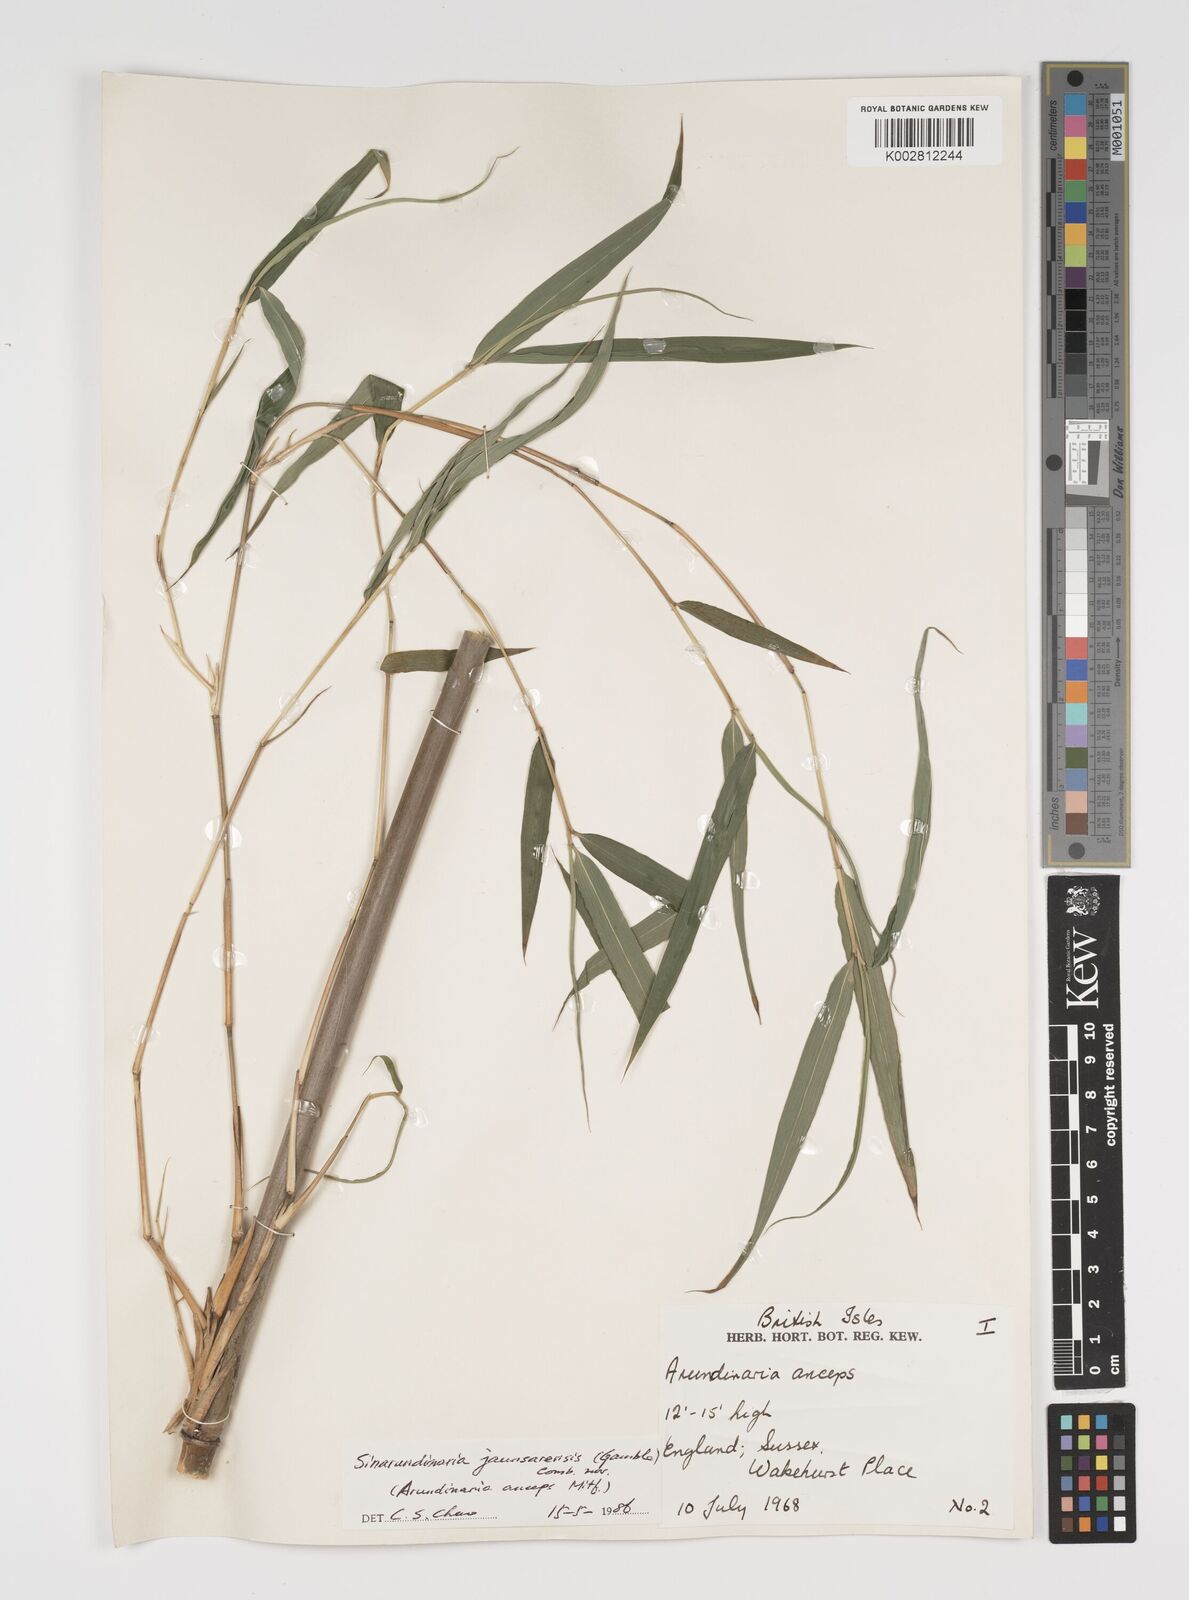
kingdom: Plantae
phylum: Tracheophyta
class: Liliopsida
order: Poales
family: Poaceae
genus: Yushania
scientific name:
···
**Exercise objective**
Reproduce every line of text in the records above, word for word, and leave the pictures out of your answer.

**Written reply**
kingdom: Plantae
phylum: Tracheophyta
class: Liliopsida
order: Poales
family: Poaceae
genus: Yushania
scientific name:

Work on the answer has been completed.